Region outline entries
+ + + + + + +

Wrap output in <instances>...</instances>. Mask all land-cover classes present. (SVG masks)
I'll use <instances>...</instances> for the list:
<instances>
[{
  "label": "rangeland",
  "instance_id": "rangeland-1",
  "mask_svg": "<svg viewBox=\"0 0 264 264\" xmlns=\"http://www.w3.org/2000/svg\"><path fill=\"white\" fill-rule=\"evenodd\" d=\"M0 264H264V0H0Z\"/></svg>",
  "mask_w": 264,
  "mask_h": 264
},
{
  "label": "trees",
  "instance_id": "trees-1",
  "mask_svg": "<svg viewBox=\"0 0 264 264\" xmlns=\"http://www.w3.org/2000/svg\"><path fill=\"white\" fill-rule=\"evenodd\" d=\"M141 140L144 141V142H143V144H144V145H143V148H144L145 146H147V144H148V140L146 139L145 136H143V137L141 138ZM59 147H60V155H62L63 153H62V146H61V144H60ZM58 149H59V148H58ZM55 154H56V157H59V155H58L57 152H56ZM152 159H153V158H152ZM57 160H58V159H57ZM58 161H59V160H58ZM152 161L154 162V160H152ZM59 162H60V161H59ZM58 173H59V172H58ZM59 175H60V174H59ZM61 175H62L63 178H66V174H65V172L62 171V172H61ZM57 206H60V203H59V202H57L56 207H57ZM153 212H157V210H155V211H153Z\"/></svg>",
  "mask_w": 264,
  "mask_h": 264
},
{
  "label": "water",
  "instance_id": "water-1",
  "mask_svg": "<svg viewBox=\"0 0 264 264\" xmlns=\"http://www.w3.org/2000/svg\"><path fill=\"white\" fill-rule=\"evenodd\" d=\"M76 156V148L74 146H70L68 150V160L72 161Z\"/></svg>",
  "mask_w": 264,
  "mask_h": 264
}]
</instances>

+ + + + + + +

Exercise description: Return every line of the entries above verbatim, with nothing altered.

Task output:
Wrap output in <instances>...</instances>. Mask all land-cover classes present. (SVG masks)
I'll use <instances>...</instances> for the list:
<instances>
[{
  "label": "rangeland",
  "instance_id": "rangeland-1",
  "mask_svg": "<svg viewBox=\"0 0 264 264\" xmlns=\"http://www.w3.org/2000/svg\"><path fill=\"white\" fill-rule=\"evenodd\" d=\"M0 264H264V0H0Z\"/></svg>",
  "mask_w": 264,
  "mask_h": 264
},
{
  "label": "trees",
  "instance_id": "trees-1",
  "mask_svg": "<svg viewBox=\"0 0 264 264\" xmlns=\"http://www.w3.org/2000/svg\"><path fill=\"white\" fill-rule=\"evenodd\" d=\"M141 140L144 141V142H143V144H144V145H143V148H144L145 146H147V144H148V140L146 139L145 136H143V137L141 138ZM59 147H60V155H62L63 153H62V146H61V144H60ZM58 149H59V148H58ZM55 154H56V157H59V155H58L57 152H56ZM152 159H153V158H152ZM57 160H58V159H57ZM58 161H59V160H58ZM152 161L154 162V160H152ZM59 162H60V161H59ZM58 173H59V172H58ZM59 175H60V174H59ZM61 175H62L63 178H66V174H65V172L62 171V172H61ZM57 206H60V203H59V202H57L56 207H57ZM153 212H157V210H155V211H153Z\"/></svg>",
  "mask_w": 264,
  "mask_h": 264
},
{
  "label": "water",
  "instance_id": "water-1",
  "mask_svg": "<svg viewBox=\"0 0 264 264\" xmlns=\"http://www.w3.org/2000/svg\"><path fill=\"white\" fill-rule=\"evenodd\" d=\"M76 156V148L74 146H70L68 150V160L72 161Z\"/></svg>",
  "mask_w": 264,
  "mask_h": 264
}]
</instances>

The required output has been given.